Schuldverdrängung und auch latenter Antisemitismus
All diese Geschichten packt das Biopic, sorgsam ausgestattet mit viel Zeit-Kolorit (vor allem was Showkulisse und Garderobe betrifft), angenehm unaufgeregt und mit einem starken Florian Lukas als Rosenthal in einen kompakten 90-Minüter. Dass man dabei viel Schuldverdrängung und latenten Antisemitismus der Westdeutschen in einigen Szenen durchschimmern sieht, ist dem ZDF hoch anzurechnen. Schließlich kritisiert der Sender damit sich und seine Geschichte selbst: Die ZDF-Verantwortlichen, gespielt von "Tatort"-Kommissar Hans-Jochen Wagner als Showchef und Bernd Grawert als ZDF-Abteilungsleiter, sind nicht wirklich sympathisch.
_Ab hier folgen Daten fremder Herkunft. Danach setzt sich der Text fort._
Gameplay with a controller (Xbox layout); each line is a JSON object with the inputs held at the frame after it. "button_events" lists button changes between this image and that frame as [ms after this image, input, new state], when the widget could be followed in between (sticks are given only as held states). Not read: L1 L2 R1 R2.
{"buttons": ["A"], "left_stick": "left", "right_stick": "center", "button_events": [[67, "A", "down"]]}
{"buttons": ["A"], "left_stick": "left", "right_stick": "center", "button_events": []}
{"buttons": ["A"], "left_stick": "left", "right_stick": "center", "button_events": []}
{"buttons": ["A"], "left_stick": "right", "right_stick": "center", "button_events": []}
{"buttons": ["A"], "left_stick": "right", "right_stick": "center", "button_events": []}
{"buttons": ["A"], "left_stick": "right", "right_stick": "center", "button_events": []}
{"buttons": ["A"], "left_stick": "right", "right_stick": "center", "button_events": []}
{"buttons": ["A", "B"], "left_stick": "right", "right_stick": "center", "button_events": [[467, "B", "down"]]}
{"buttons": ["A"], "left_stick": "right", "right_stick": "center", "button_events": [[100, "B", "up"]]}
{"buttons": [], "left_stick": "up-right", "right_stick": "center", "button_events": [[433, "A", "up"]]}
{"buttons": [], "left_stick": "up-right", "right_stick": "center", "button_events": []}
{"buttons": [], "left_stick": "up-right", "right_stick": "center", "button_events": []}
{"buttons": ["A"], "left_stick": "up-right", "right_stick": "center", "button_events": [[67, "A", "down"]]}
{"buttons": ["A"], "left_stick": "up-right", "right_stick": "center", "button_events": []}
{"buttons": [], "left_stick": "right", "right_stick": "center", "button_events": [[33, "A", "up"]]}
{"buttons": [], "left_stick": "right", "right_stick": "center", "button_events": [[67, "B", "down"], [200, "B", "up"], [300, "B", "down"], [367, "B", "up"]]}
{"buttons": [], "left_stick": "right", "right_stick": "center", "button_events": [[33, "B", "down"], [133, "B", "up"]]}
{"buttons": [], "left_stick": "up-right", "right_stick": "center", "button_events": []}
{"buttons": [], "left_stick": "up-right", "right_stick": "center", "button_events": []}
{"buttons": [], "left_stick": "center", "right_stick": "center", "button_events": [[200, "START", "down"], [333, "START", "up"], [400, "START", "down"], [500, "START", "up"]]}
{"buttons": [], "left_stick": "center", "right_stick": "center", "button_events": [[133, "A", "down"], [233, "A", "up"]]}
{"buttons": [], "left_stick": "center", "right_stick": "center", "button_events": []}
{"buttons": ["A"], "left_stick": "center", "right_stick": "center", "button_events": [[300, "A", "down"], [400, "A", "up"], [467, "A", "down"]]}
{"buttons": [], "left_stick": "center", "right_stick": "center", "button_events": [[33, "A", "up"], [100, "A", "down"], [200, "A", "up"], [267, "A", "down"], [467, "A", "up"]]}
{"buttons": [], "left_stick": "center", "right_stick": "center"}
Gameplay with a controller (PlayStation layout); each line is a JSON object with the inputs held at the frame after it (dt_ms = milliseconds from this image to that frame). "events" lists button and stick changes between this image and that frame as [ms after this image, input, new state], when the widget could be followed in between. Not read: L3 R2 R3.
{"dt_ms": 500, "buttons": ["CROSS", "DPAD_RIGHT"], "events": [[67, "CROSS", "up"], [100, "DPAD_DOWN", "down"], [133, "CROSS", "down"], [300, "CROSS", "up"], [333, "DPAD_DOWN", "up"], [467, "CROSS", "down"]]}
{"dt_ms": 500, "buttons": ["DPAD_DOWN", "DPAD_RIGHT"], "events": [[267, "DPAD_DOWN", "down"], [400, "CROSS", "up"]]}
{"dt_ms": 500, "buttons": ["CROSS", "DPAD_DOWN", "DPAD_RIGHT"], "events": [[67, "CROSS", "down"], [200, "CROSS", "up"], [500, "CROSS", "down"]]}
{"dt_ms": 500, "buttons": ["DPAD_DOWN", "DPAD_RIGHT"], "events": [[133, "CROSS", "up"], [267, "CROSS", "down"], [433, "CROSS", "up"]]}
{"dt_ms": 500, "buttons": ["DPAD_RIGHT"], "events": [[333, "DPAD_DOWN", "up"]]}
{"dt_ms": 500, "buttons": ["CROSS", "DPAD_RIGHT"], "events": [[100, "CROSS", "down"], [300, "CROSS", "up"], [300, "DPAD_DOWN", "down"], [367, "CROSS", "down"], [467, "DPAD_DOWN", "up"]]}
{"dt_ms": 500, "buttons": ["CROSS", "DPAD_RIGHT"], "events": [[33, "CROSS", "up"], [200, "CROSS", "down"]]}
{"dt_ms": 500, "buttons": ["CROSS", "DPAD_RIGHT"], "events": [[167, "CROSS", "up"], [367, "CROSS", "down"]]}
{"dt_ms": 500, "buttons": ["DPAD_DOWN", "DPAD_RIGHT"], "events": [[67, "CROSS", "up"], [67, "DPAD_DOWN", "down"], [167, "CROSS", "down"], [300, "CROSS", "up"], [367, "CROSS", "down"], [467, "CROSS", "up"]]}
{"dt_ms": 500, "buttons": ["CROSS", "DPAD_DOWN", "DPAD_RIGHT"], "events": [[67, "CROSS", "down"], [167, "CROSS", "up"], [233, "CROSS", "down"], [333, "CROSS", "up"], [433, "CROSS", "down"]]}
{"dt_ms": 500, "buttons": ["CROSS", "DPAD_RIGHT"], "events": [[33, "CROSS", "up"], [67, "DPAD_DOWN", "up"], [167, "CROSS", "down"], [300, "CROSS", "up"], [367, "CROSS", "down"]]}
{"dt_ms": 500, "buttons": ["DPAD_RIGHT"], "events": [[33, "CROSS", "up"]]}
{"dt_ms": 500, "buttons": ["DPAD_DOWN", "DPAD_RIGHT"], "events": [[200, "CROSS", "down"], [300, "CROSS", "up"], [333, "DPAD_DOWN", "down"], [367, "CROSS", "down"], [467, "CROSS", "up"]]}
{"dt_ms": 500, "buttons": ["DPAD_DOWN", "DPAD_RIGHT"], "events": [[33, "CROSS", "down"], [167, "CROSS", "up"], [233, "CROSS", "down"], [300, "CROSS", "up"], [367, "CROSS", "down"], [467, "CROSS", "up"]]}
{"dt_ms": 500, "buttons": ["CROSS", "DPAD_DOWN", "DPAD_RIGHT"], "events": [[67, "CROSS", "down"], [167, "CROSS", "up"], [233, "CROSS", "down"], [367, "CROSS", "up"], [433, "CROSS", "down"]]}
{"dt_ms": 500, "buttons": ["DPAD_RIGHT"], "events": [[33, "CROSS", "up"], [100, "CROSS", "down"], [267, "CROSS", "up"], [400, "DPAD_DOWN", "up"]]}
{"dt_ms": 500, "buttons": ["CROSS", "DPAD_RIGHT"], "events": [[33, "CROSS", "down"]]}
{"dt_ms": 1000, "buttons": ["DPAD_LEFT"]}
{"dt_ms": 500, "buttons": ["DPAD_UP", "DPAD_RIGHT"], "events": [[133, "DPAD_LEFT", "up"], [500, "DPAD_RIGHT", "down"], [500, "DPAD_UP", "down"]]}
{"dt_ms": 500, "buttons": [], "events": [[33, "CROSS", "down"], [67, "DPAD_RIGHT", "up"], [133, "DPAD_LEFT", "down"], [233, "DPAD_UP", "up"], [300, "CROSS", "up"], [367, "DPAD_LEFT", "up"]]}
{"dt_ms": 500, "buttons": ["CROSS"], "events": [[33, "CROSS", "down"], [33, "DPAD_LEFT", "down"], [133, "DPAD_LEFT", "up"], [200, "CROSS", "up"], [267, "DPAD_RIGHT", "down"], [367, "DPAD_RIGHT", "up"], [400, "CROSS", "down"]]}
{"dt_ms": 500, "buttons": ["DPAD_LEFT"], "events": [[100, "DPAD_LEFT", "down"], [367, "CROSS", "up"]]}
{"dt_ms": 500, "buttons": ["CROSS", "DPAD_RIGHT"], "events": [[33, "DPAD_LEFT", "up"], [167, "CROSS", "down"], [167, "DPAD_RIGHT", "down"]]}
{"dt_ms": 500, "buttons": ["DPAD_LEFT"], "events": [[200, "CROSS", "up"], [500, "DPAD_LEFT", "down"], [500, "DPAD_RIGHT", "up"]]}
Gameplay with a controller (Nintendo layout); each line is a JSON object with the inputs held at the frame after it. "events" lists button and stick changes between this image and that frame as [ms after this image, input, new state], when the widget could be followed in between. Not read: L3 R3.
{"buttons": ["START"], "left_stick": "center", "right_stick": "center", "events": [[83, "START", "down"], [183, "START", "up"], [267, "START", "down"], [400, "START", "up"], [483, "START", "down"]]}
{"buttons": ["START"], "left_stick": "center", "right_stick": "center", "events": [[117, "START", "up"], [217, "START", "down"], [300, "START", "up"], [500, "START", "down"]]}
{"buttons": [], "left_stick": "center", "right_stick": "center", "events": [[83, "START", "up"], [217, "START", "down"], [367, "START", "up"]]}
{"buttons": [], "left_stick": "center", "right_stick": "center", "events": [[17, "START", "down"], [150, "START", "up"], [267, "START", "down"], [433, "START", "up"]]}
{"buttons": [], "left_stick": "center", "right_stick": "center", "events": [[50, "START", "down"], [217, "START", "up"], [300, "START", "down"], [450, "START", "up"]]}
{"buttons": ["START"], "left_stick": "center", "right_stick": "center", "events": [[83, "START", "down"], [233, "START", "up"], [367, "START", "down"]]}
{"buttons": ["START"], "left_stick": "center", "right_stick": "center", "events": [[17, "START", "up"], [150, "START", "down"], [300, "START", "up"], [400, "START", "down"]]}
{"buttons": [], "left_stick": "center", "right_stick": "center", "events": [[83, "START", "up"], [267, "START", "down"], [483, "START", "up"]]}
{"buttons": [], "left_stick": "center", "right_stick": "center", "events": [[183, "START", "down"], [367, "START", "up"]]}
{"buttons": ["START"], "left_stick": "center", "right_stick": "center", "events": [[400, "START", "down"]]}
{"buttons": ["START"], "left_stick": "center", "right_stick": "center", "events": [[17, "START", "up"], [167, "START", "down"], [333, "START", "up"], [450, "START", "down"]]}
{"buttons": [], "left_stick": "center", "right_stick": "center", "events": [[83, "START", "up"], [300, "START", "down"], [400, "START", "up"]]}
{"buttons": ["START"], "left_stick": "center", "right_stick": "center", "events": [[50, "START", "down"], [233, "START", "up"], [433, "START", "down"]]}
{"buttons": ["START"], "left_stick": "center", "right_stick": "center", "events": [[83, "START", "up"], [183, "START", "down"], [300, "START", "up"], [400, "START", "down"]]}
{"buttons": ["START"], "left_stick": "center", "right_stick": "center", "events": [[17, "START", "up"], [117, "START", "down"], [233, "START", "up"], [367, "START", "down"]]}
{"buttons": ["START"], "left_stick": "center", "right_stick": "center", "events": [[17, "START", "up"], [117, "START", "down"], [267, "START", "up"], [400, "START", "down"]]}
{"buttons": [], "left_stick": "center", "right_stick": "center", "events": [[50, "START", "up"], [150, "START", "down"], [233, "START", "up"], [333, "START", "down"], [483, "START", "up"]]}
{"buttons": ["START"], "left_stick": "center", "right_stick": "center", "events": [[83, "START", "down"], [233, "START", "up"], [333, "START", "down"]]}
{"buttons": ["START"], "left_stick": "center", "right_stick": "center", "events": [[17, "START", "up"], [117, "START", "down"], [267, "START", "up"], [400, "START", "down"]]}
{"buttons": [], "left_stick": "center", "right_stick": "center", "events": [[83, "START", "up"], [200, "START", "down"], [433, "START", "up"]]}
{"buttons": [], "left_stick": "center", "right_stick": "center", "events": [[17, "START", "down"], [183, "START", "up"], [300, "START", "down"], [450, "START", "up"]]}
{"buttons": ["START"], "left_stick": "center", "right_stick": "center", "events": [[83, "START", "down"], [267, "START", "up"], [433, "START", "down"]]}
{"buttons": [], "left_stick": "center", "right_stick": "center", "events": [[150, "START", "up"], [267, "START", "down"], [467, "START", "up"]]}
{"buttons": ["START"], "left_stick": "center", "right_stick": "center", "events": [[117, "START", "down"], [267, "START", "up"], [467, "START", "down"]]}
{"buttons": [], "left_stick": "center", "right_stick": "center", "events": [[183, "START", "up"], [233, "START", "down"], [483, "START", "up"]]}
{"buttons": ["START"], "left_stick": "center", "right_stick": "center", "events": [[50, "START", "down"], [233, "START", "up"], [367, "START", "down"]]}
Für sie zählt nur: Die Show muss laufen, und das andere "ist ja schon ziemlich lange her".
Dass dem bescheidenen und harmoniebedürftigen Hans Rosenthal jener Konflikt sehr unangenehm war, weiß man durch Rosenthals Autobiografie "Zwei Leben in Deutschland". Sie erschien 1980, und viele Deutsche mussten über sie erst überrascht "lernen", dass ihr Lieblingsshowmaster Jude war. Hans Rosenthal starb am 10. Februar 1987 im Alter von 61 Jahren an einer Krebserkrankung.